I knew Jewels would scold me for that :lol I am trying to not think about it so much now, cause it really scares me to think of the 'what ifs' But I am trying to pick apart what I can do different next time. Thanks for all the comments everyone, its nice to hear. :grouphug
It was confirmed this morning that the lump found on my friends Mum's breast is cancerous. They are doing two more biopsy this week before setting up a course of treatment. So if you could send her some good thoughts that would be great.
The one really great thing out of this is that he is now attempting to stop smoking. He smokes like a chimney but the last three days he has only smoked 6 cigarettes. Very cranky, but I am glad he stopped.
The other situations haven't really changed but I am going to see my friend Lisa who has cancer this weekend and then I will let you know what is up.
Thanks for all the support --- it means a lot.
My thoughts and prayers are with all of you, your families and friends. If anyone ever needs to talk, I am only a pm away. :grouphug :grouphug :grouphug
I'm a little upset right now because my grandma died last Friday. :bawl
We have whole thread for just that, called "talk about your troubles", check down the thread list a bit.
Sorry about your loss, though.
Dear Free2b~ I am sorry to hear about the loss of your grandpa. I know losing a loved one is the most hardest thing to deal with. I lost my father six years ago, after a battle of kidney problems. He was on a kidney dialysis machine the last six years of his life. He was only 55 when he passed away. He was my life, and no matter how sick he was, I was never prepared to accept his death or to let him go. Even though that was six years ago, there are still days that I have a hard time coping with his death. Christmas and Thanksgiving holidays seem to be the hardest, than his birthday and anniversary date of his death. The only thing that has kept me strong is prayer. If you ever need a friend to chat with, feel free to pm me. God Bless You and your family.
Thank you for your story, and I'll pm you sometime. :)
Originally Posted by canadian_bunny
*hugs* to all of you going through some rough times, I wish you all the best. And like Combat said, I am only a PM away too :)
I'm sorry to hear so many of our members are grieving at this time.
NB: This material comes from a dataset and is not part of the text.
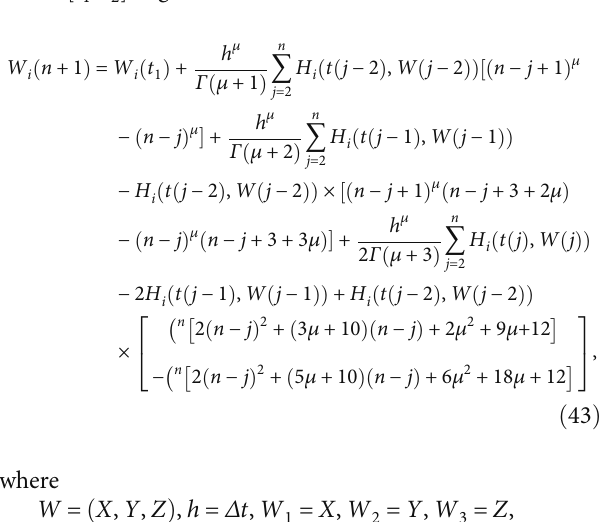
and fractional order μ = 0 : 98 5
My thoughts are prayers are with all of you who have suffered a loss or have someone ill.
Here's my latest. In October I bought a 2nd practice to merge with my 1st that I bought in January. I am a realitively new dentist so the debt of student loans, home mortage, 2 practice merging into one has been overwhelming to say the least. I'm also not money crazed therefore I tend to not charge patients for a lot of things I should. I've been told I have too big of a heart. Well, when we merged I tried to go from 3 full-time employees to 5 full-time and 2 part-time. I haven't taken a pay check in months b/c I wanted to try to keep everyone. Well, I finally woke up and realized I would loose everything if I didn't do something fast. I was way too overstaffed. Last Friday I laid off 2 of the full-timers and the 2 part-timers. It was the hardest thing I've ever done in my life. Especially with Christmas around the corner. I didn't have a choice. I don't have a husband to help support me over the rough times.
To top Friday off, I woke up with the runs. I figured it was b/c of the stress I had been under. I was also so upset to have to let go people I care about. Well, without getting too graphic, I started passing blood. This lasted until Sunday. Since I am already a cancer survivor (rare form and unrelated) I ran to the MD. I will be having a colonoscopy on Dec 27th. It's probably nothing, but we don't want to take a chance.
Thanks for listening.
Sounds like a lot of problems TD - I'm actually hoping this is all just stress related for you - it can do a lot of weird things to our bodies.
Meanwhile you are in my prayers and I hope it all works out. Putting yourself out of business would do no good for anyone - including ALL your staff.